- What is being asked -
Nothing in the records below should be altered in the copy, although the pictures must be left out.

━━ Provided records ━━

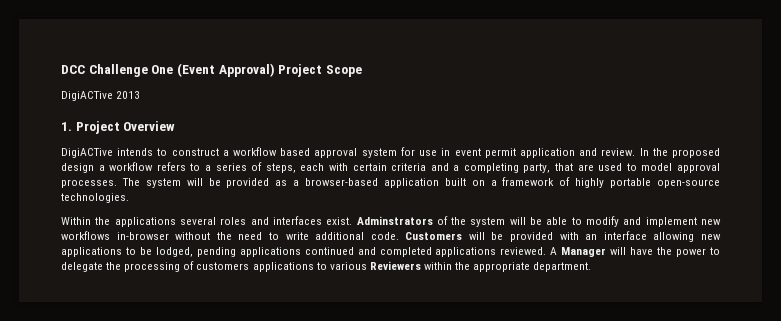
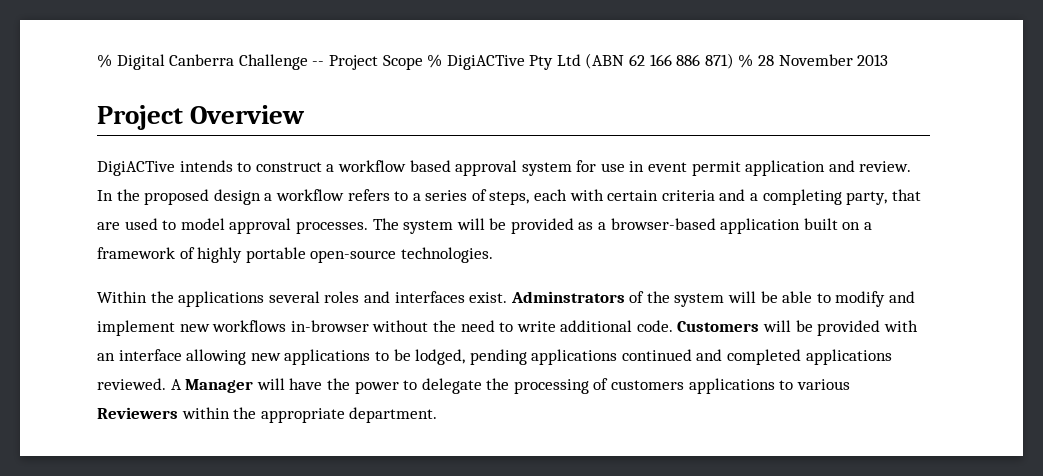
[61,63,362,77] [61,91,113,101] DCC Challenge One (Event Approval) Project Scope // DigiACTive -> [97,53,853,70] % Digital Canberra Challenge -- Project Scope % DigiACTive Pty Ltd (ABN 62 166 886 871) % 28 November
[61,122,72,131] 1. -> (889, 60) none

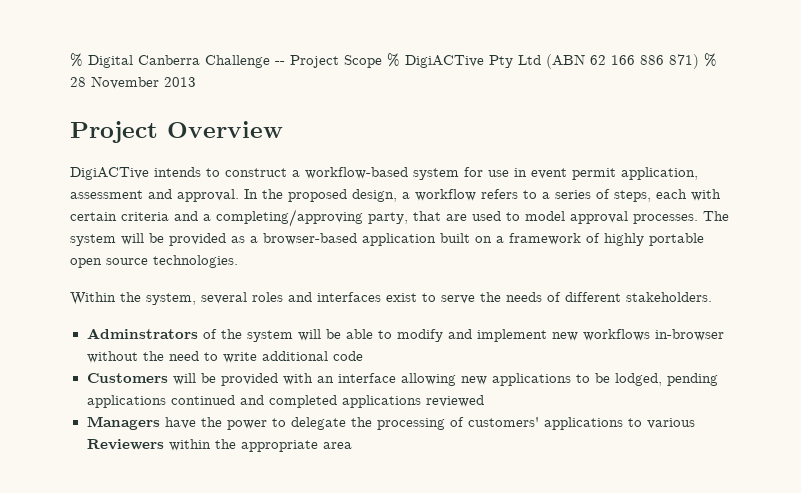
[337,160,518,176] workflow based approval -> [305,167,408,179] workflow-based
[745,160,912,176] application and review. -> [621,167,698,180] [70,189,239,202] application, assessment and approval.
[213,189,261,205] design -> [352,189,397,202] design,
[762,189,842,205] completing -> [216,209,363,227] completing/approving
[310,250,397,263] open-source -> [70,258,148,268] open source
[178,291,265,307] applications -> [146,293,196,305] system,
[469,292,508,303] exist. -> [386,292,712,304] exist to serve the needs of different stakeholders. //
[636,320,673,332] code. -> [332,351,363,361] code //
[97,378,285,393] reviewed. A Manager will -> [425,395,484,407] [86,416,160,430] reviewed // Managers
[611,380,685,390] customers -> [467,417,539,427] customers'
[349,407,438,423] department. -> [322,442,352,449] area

━━━

- Solution to this task -
[61,63,362,77] [61,91,113,101] DCC Challenge One (Event Approval) Project Scope // DigiACTive -> [97,53,853,70] % Digital Canberra Challenge -- Project Scope % DigiACTive Pty Ltd (ABN 62 166 886 871) % 28 November
[61,122,72,131] 1. -> (889, 60) none

[337,160,518,176] workflow based approval -> [305,167,408,179] workflow-based
[745,160,912,176] application and review. -> [621,167,698,180] [70,189,239,202] application, assessment and approval.
[213,189,261,205] design -> [352,189,397,202] design,
[762,189,842,205] completing -> [216,209,363,227] completing/approving
[310,250,397,263] open-source -> [70,258,148,268] open source
[178,291,265,307] applications -> [146,293,196,305] system,
[469,292,508,303] exist. -> [386,292,712,304] exist to serve the needs of different stakeholders. //
[636,320,673,332] code. -> [332,351,363,361] code //
[97,378,285,393] reviewed. A Manager will -> [425,395,484,407] [86,416,160,430] reviewed // Managers
[611,380,685,390] customers -> [467,417,539,427] customers'
[349,407,438,423] department. -> [322,442,352,449] area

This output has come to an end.